Sri Lanka’s rail network is 1,508 kilometers (937 miles) long and 5 feet 6 inches (1,676 mm) wide. Some of its routes are beautiful, with main routes passing (or passing through) waterfalls, mountains, tea plantations, pine forests, bridges and peak stations.

LineRoute InformationDistance
Main LineColombo Fort to Badulla292.39 KM (470.56 miles)
Matale LinePeradeniya Junction to Matale33.8 km (21.0 miles)
Puttlam LineRagama to Periyanagavillu158.59 KM (255.23 miles)
Northern LinePolgahawela Junction to Kankesanthurai339 km (211 miles)
Batticaloa LineMaho Junction to Batticaloa212 km (132 miles)
Coastal LineColombo Fort to Beliatta157.88 km (98.10 miles)
Kelani Valley LineColombo Fort to Avissawella61.177 KM (98.45 miles)
Trincomalee LineGal Oya Junction to Trincomalee70 km (43 miles)
Talaimannar Line Medawachchiya Junction to Talaimannar106 KM (66 miles)

Beginnings of Railway System

The railway network was introduced by the British colonial government in 1864. The main reason for establishing a railway system in Ceylon was to transport tea and coffee from mountain countries to Colombo. The service started with a 54-kilometer (34-mile) trunk line connecting Colombo and Ambepusa. [5] The first chief engineer, Guilford Lindsey Molesworth, became the head of the government railway bureau.

In 1867, 1874, 1885, 1894 and 1924, the main line was expanded to Kandy, Nawalapitiya, Nanu Oya, Bandarawela and Badura. In the first century of the railway system, other lines were added, including the line to Matale in 1880; the coastal railway line in 1895; the northern line in 1905; the Mannar line in 1914; the Kola line in 1919 The Nival Valley line; the Puttalam line in 1926, and the Batticaloa and Trincomalee lines in 1928. In the more than 80 years since then, the Ceylonese railway network has not added any major expansions.

Golden age

The golden age of Ceylon Railway was from 1955 to 1970, under the management of BD Rampala, Chief Mechanical Engineer and General Manager of Ceylon Government Railway. Rampala focused on punctuality and comfort, leading them to upgrade the main station on the outskirts of Colombo and rebuild the track in Colombo.

The eastern provinces are convenient for heavier and faster trains. He introduced express trains (many of which have iconic names) and ensured that Ceylon's railway system is up to date and provides comfort for passengers. Until 1953, Ceylon railways used steam locomotives. During the golden age, they switched to diesel locomotives under the leadership of Rampala.


In the late 20th century, the railway began to decline. For thirty years, it has been ignored and not working well. The Sri Lankan economy has shifted its focus from planting agriculture to industrial production, and its road network has continued to grow. With the increase of trucks and roads (a faster way of transporting goods), the number of goods transported by rail fell, and the railroad suffered severe losses.

SLR failed to adopt the technological innovations of foreign railways, and problems with travel time, reliability and comfort caused it to lose most of the passenger transport market share. By 2011, it had occupied 7% of the market share.

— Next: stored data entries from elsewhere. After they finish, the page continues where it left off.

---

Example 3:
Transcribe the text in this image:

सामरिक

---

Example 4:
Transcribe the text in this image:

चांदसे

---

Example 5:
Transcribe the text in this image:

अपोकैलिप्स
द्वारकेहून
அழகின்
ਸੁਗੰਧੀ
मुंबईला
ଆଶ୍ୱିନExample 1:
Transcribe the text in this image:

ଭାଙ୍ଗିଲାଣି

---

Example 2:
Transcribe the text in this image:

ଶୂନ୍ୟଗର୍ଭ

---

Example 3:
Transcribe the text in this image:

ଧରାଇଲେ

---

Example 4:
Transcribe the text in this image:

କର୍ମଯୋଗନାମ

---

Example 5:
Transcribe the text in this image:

The government started a ten-year railway development strategy to restore the railway network to a satisfactory state in the early 2010s and ordered replacement DMUs. The Southern Route, which was damaged in the 2004 tsunami, was upgraded from 2010 to 2012; its track has been upgraded to handle a train speed of 100 km/h (62 mph).

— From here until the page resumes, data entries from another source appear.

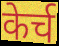
केर्च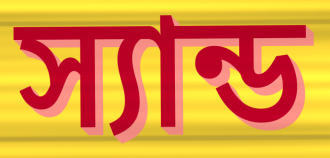
স্যান্ডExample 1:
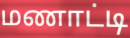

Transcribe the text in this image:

மணாட்டி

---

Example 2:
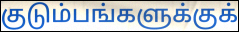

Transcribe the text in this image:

குடும்பங்களுக்குக்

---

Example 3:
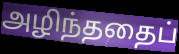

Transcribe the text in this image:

அழிந்ததைப்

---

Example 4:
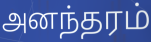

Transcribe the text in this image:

அனந்தரம்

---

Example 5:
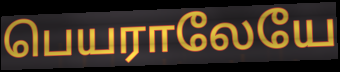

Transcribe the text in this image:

பெயராலேயே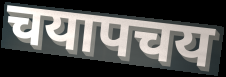
चयापचय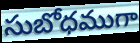
సుబోధముగాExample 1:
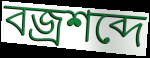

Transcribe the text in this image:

বজ্রশব্দে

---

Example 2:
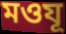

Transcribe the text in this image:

মওযূ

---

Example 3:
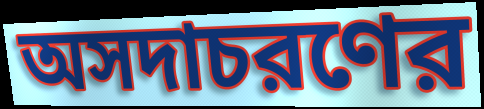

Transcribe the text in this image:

অসদাচরণের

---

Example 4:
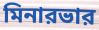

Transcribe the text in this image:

মিনারভার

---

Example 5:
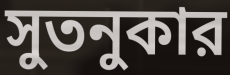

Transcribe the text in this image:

সুতনুকার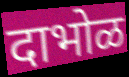
दाभोळ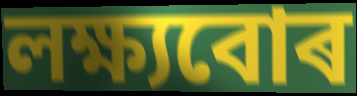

Sri Lanka Railway started to cooperate with ExpoRail and Rajadhani Express in 2011 to provide quality services on major routes. The Northern Line, which has been affected by nearly three decades of war, is being rebuilt; in 2015, it was restored to Jaffna and Kankesanthurai before the war. In 2015, the construction of the track to Beliaththa was postponed.